If conversations between you and your ex-best friend manage to get passed the most basic uninformative conversation known as “Hi how are you,” then conversations will remain in the small-talk genre. The weather, school, and, if any, shared clubs will be the extent of your conversation. No longer do you talk about your summer vacation to the Cape or her beach house in Ipswich.
8. Things are awkward when you’re together.
When you are together, you can’t seem to figure out what to say to each other. There’s a lot of awkward silences and you can’t figure out what to talk about, or if you should talk for that matter. When you and the person you told your secrets to can’t figure out if you should have a conversation, then you know that your friendship will never be the same.
If your friend is doing these behaviors, then I hate to break it to you, but she doesn’t want to be friends anymore. When I lost my friend for reasons I still don’t know back in November, I was devastated. I felt like a piece of me had been ripped off and buried in the mud. I tried and tried to get her back, but nothing I did changed her mind. I missed her terribly, and I couldn’t even figure out why she left me in the first place. But she was ignoring me and lying to me and giving me countless excuses. It took me a while to figure out she did not want me as her friend anymore. I was hanging onto what our friendship used to be like and I thought it could come back. But it didn’t, and it never will. I ask myself, “Why would she do something like this?” Not just because it’s extremely rude, but because she was my friend. It hurts even more when a person you cared a lot about kicks you to the curb. It sucks. I mean no one wants to lose someone who they were close with, especially in such a negative nonchalant manner, because it’s more than just growing apart. But I’ve been thinking, if she is treating me like this, was she really my friend in the first place? Because friends don’t treat friends in these manners, even if they don’t want to be friends; you’d have a conversation about it, not ignore them or act like they’re not important. So, no, by her standards, I was not a legitimate friend of her’s. If she can't call me a friend, I shouldn't do the same. She has made it pretty clear by this point that she doesn't want to be friends with me anymore, and I have to understand that and move on.
If your friend gives you these signals, you must move on like I had to. I mean, they obviously have, and you need to do the same. I know it’s hard. I know you’ll want to keep trying to win them back, but you can’t. You’ll drive yourself crazy. Trying to rekindle a friendship with someone who is indirectly telling you she does not want you in her life anymore through her behaviors is only going to hurt you more.
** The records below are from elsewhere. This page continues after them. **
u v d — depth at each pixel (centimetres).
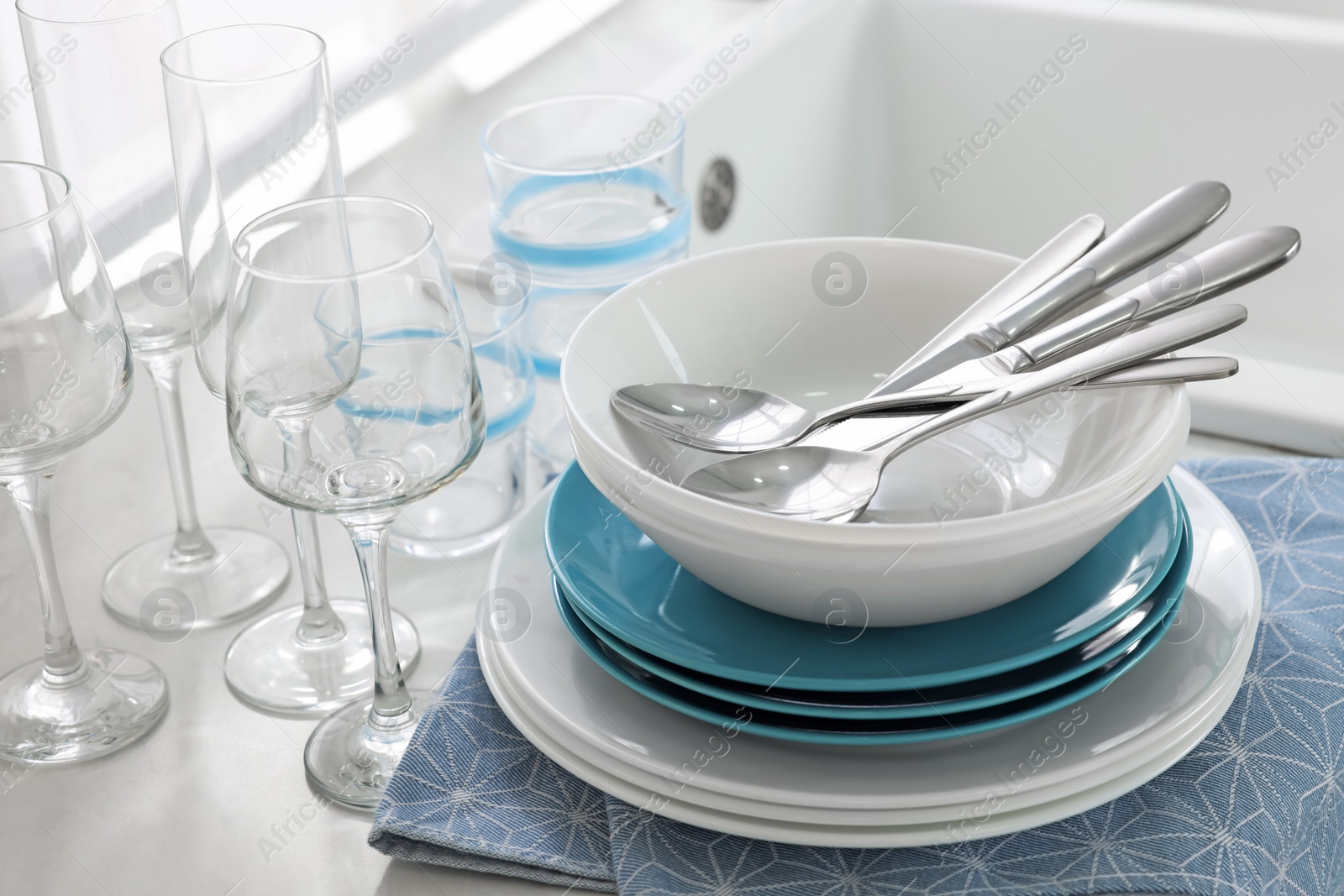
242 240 47
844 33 108
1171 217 56
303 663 58
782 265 59
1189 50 99
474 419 47
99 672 58
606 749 44
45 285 47
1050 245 57
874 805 41
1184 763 47
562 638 50
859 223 117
Doing all you can for someone and not getting anything in return diminishes your self esteem,; it'll only make you feel worse about yourself, especially if at one point you both went of your way for each other. What you need to do is take time to think about whether this person wants to be friends based off the signals they’re giving you. And if you discover from reading this that they in fact don’t want you to be your friend, stop trying to rekindle the friendship and find someone who will appreciate you, and will not suddenly leave without providing you a reason because chances are your friendship will not be restored. They made themselves clear through their behavior. No one deserves to be ignored nor lied to. I know it will be difficult to get over them since you had so many positive memories together, but you need to forget about them and move on. Forgetting about them will benefit you in the long run.